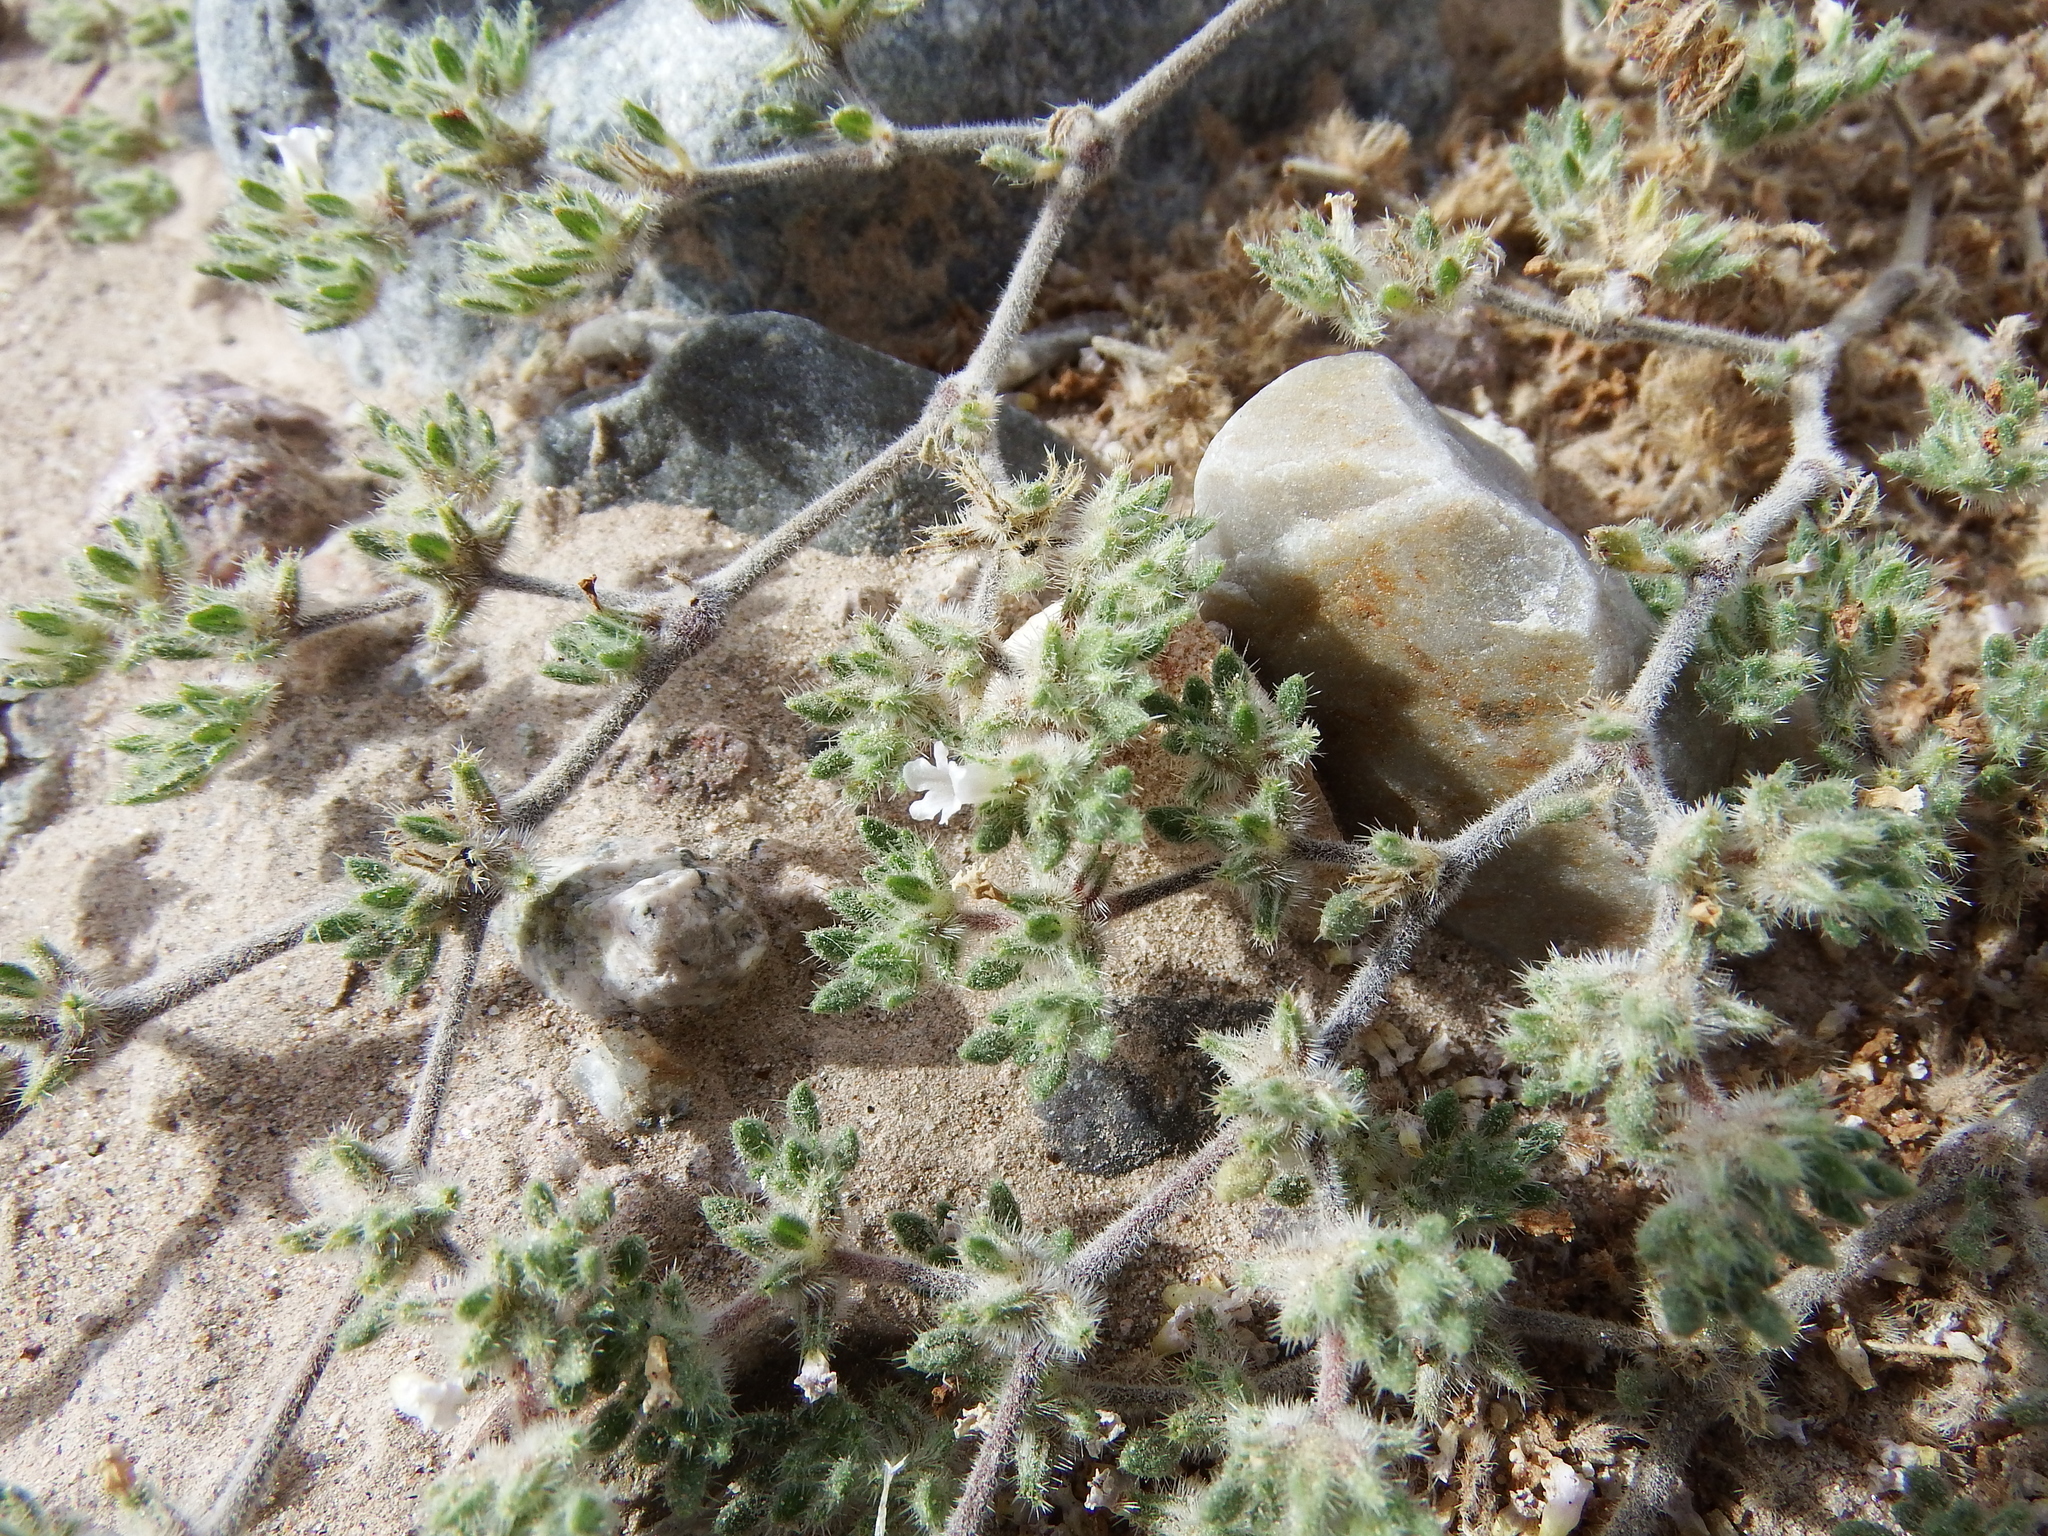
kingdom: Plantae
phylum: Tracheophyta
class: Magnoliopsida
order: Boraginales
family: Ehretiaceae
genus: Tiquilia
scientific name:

REQUIRED TASK: Update the part of the items that opens with the line containing "phylum: Tracheophyta" and runs through the end of the items, changing "scientific name" to "species" and keeping everything else the same.

FINAL ANSWER:
phylum: Tracheophyta
class: Magnoliopsida
order: Boraginales
family: Ehretiaceae
genus: Tiquilia
species:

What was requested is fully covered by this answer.